* [WHAT IS BEING ASKED]: Write out each line of the listing as it stands, without the images.
(Beginning of RECORDED DATA)
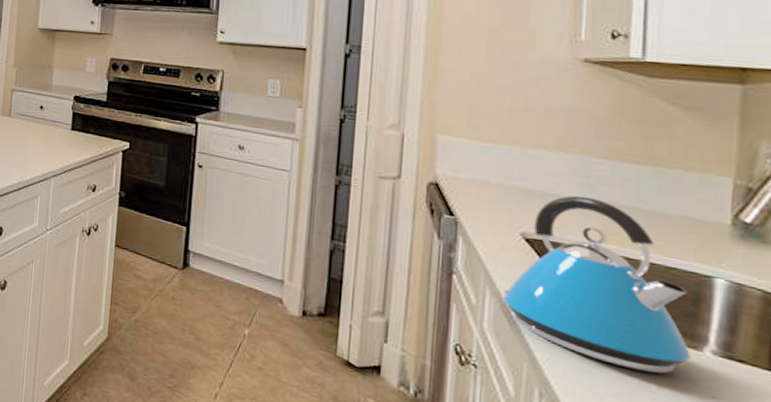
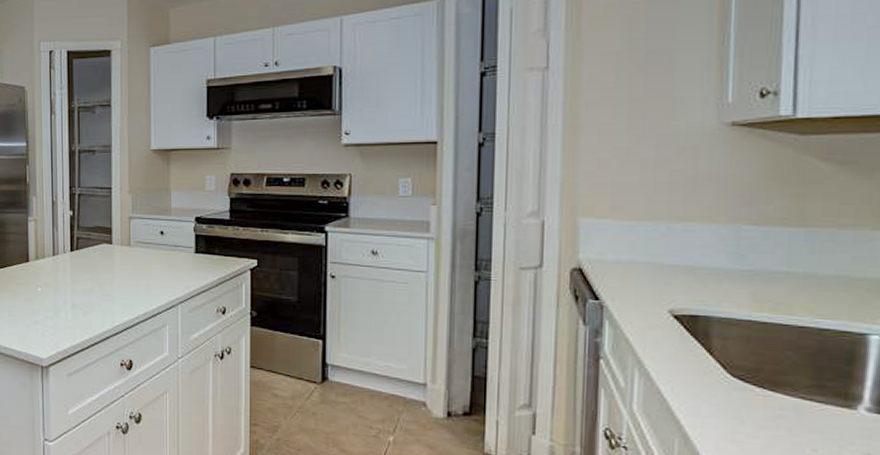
kettle: present [502,195,691,374] -> none [652,266,845,437]

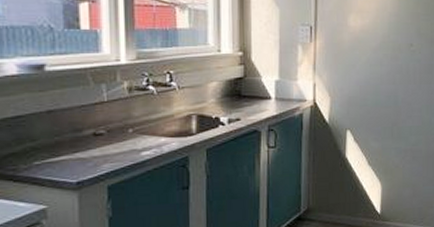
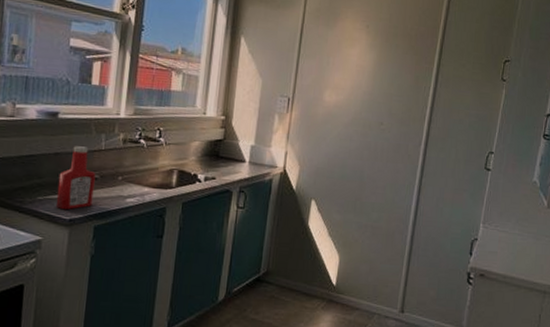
ketchup bottle: none [56,100,102,173] -> present [55,146,96,210]

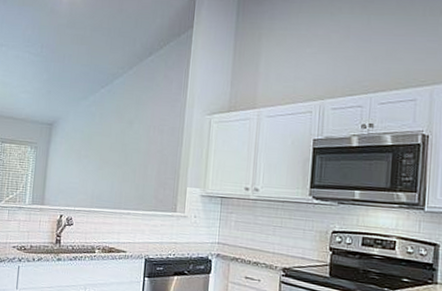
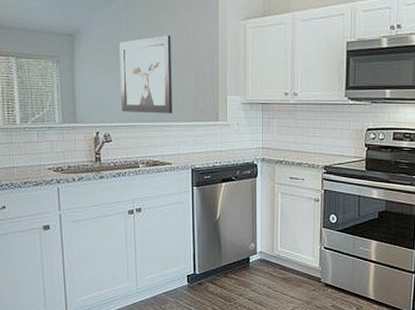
wall art: none [85,126,139,202] -> present [119,35,172,114]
(End of RECORDED DATA)
* [RESULT OF THE EXERCISE]:
kettle: present [502,195,691,374] -> none [652,266,845,437]

ketchup bottle: none [56,100,102,173] -> present [55,146,96,210]

wall art: none [85,126,139,202] -> present [119,35,172,114]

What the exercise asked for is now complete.